[Excerpted passage]:
━━━━━━━━━━━━━━━━━━━━━━━━━━━━━━
14.09.2023

I’ve spent the winter months searching the ground for signs of orchids – snails, jugs, spiders. So, with the kaleidoscopic colours of spring underway, I called Hank “Orchid Hunter” Durlik and Trevor Paddenberg to chat all things wildflowers.

Hank shares his beloved orchids with guests of Margaret River Exposed Tours, and he taught me the art of spotting their slender, fuzzy stems and narrow leaves first, before allowing your eye to travel up to the flower.

Trevor wears two hats; guiding for Cape to Cape Explorer Tours along the awe-inspiring coastal trail and working with Nature Conservation Margaret River Region. Right now, he’s organising an Open Gardens Nature Weekend event for October.

A kaleidoscope of colours is currently underway in the Margaret River Region. Photo: Tim Campbell

Trevor Paddenberg, Nature Conservation Margaret River Region

Trevor, we’re coming into peak hiking season. What’s blooming on the Cape to Cape right now?
━━━━━━━━━━━━━━━━━━━━━━━━━━━━━━
[Data listing]:

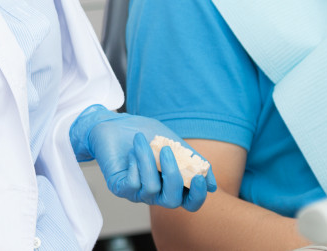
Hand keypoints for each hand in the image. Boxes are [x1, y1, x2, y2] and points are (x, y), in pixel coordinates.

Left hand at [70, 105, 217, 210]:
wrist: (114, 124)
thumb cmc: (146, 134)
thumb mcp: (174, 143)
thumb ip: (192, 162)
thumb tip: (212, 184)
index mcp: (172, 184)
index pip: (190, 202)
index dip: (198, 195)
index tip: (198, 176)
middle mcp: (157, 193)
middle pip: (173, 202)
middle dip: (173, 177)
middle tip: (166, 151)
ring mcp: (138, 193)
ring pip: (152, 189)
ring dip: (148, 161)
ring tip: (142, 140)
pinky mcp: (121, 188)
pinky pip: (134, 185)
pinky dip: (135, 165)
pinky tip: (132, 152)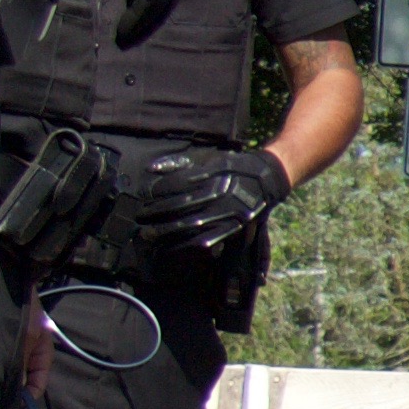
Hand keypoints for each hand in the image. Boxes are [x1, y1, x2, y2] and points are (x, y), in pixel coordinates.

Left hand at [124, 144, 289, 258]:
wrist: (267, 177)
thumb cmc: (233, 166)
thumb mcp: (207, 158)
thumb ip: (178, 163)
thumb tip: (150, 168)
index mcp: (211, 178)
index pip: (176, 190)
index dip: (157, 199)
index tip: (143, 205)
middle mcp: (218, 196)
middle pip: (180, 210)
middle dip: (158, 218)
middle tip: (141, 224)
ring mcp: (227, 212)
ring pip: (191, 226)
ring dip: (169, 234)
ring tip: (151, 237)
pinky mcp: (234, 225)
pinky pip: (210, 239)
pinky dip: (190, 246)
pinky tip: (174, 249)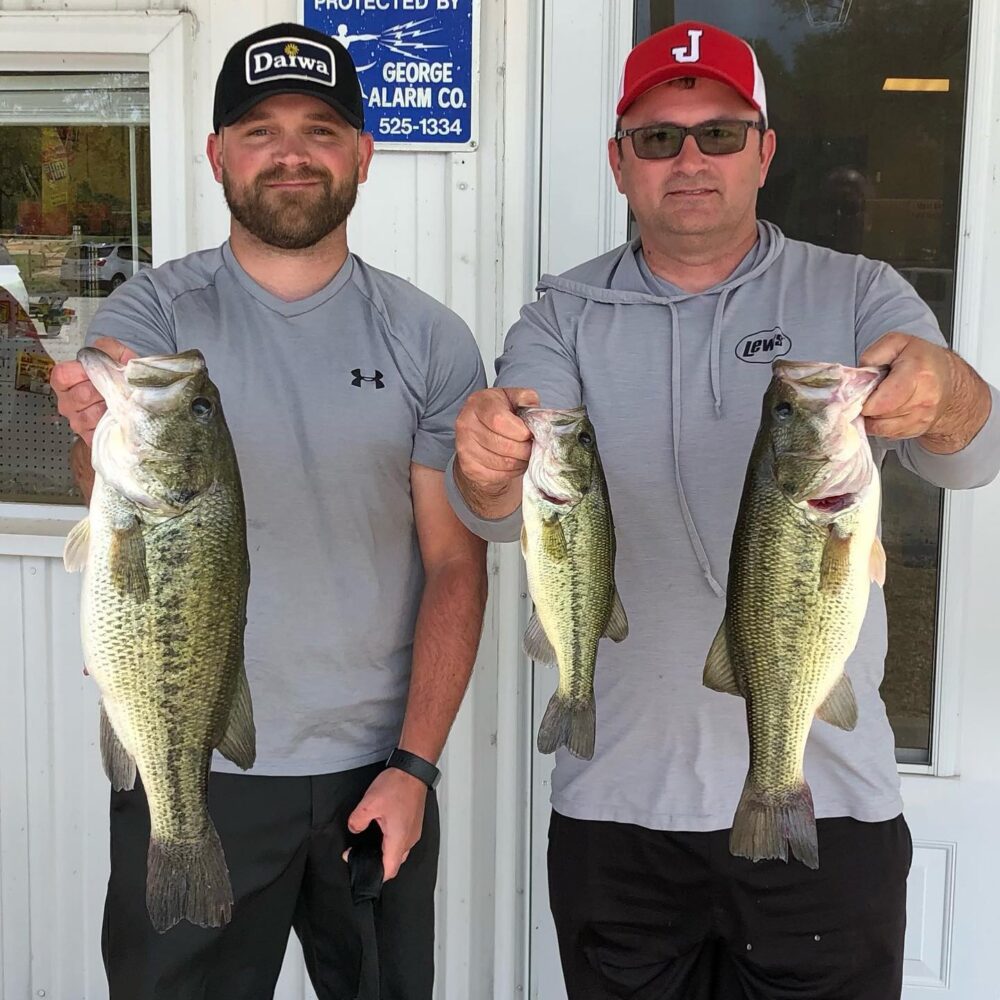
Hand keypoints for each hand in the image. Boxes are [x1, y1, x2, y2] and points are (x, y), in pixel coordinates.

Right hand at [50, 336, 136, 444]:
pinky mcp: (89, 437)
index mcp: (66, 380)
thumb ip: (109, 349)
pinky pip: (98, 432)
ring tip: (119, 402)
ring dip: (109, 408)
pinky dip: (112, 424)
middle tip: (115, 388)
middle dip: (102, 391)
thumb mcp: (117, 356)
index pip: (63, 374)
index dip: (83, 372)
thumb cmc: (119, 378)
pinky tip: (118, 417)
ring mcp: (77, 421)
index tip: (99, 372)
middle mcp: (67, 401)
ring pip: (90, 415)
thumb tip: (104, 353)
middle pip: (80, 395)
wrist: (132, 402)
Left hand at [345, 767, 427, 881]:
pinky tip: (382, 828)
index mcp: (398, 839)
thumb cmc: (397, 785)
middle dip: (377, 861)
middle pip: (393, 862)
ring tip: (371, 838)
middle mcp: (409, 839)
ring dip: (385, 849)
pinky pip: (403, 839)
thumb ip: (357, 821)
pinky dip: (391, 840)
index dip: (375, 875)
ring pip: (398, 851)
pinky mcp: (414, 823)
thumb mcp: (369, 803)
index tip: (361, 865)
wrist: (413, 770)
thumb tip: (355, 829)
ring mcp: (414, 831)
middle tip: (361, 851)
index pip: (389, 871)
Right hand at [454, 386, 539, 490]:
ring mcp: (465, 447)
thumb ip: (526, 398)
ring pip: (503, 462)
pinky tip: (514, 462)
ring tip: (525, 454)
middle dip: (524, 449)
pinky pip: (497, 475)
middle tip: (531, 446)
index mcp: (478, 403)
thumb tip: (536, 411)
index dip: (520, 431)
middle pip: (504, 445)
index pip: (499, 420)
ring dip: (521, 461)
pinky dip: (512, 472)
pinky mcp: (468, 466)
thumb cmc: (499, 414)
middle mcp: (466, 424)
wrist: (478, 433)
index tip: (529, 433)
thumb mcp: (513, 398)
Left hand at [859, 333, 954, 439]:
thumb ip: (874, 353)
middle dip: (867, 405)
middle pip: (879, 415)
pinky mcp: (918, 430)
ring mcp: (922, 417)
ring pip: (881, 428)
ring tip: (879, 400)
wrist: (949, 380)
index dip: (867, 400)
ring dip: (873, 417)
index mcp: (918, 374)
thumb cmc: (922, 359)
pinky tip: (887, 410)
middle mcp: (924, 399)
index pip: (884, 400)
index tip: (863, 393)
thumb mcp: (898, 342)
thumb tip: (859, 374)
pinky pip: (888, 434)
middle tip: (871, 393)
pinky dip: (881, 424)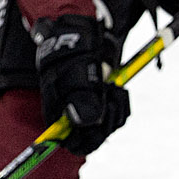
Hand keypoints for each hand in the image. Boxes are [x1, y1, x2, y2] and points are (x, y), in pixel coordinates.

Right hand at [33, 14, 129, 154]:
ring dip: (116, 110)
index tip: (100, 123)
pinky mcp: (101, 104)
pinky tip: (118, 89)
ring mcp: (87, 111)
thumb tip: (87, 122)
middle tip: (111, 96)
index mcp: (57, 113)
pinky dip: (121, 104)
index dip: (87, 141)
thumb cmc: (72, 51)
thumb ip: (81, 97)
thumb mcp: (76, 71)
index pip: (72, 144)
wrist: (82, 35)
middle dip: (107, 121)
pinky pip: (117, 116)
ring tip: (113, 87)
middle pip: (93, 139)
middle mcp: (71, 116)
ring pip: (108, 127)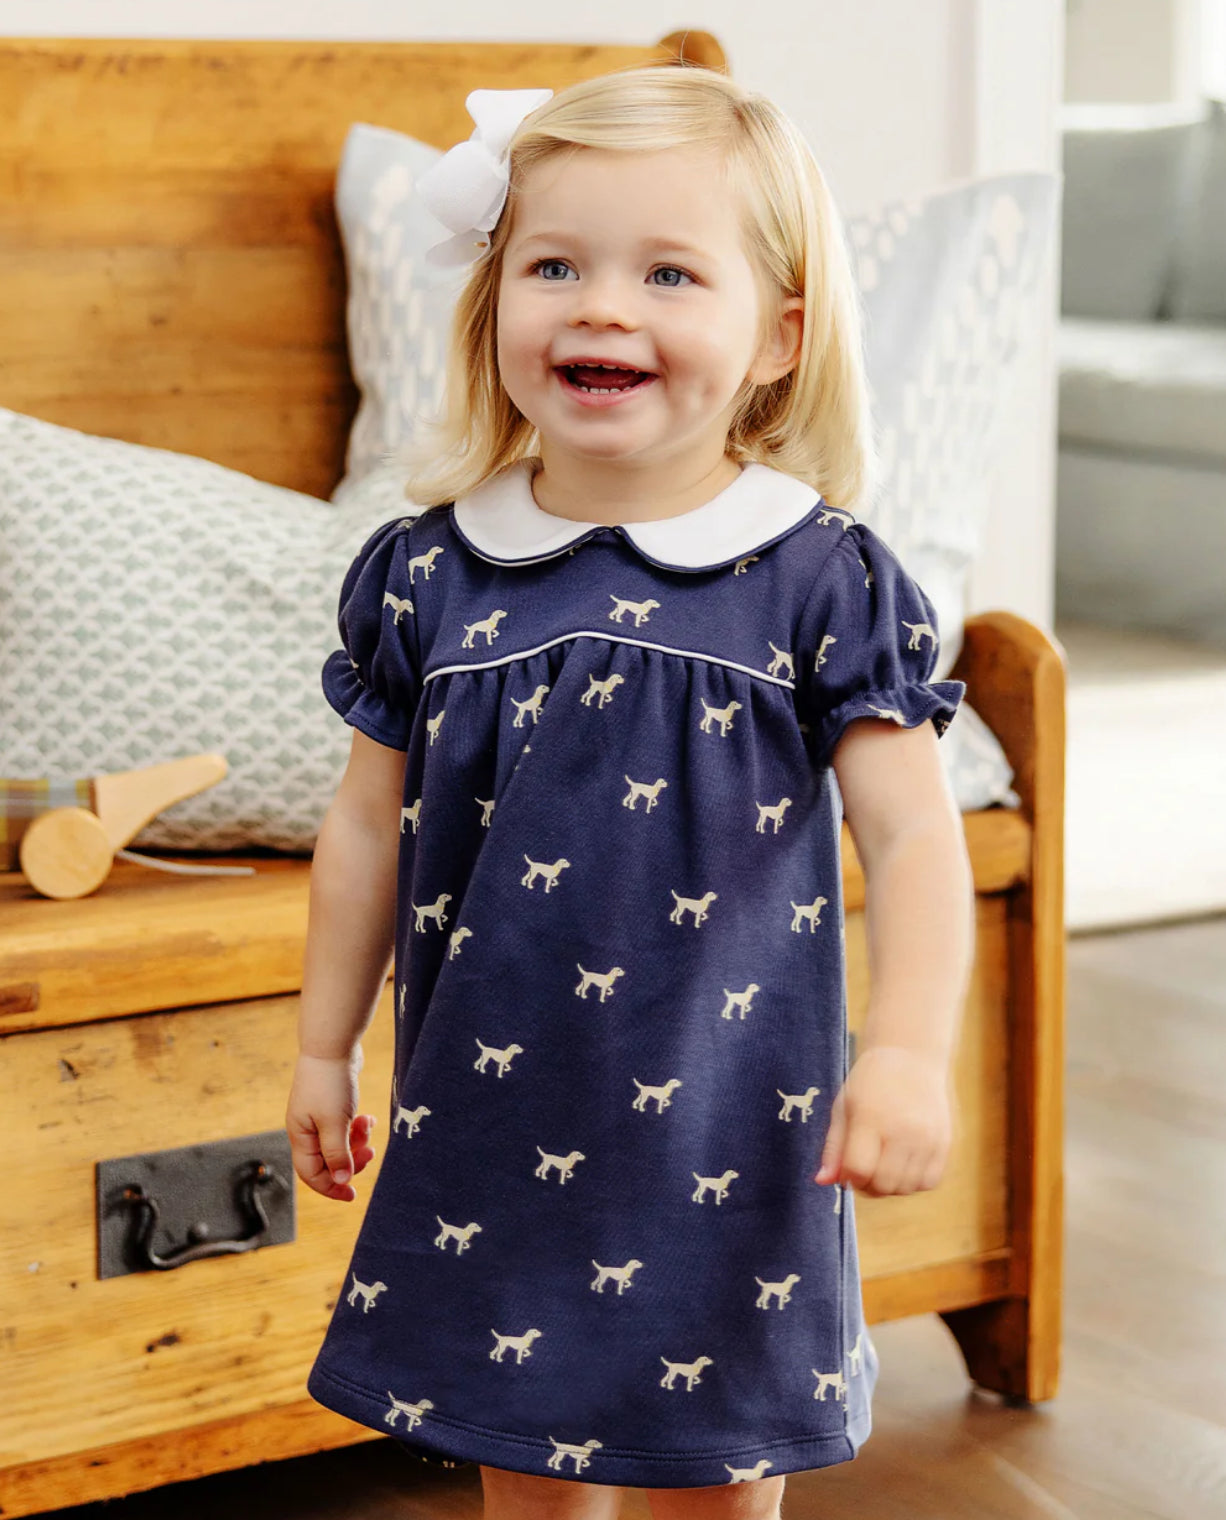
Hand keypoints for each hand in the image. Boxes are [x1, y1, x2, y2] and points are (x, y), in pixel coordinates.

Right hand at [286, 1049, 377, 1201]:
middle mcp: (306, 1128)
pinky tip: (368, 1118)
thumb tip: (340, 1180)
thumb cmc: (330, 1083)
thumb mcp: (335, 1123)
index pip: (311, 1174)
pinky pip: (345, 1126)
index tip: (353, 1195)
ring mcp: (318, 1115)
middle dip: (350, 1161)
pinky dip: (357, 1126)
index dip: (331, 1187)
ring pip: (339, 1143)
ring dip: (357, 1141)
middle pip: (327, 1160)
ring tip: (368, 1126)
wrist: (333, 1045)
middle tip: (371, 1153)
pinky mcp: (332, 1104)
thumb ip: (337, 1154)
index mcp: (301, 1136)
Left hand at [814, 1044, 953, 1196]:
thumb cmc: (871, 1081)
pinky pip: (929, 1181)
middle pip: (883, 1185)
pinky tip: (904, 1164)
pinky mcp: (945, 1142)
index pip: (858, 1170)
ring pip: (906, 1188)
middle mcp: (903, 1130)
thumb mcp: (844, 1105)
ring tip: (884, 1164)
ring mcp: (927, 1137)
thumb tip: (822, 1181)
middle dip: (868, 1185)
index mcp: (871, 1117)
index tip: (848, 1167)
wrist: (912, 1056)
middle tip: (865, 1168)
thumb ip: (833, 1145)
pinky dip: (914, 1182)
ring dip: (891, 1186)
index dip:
━━━━━━━━━━━━━━━━━━━━━━━━━━━━━━
[Questions to answer]:
(1) In the wildflower article, what is Trevor Paddenberg organizing for October?
(2) Name every tour company and conservation group in the wildflower article.

[Results by task]:
(1) An Open Gardens Nature Weekend event.

(2) Margaret River Exposed Tours, Cape to Cape Explorer Tours, Nature Conservation Margaret River Region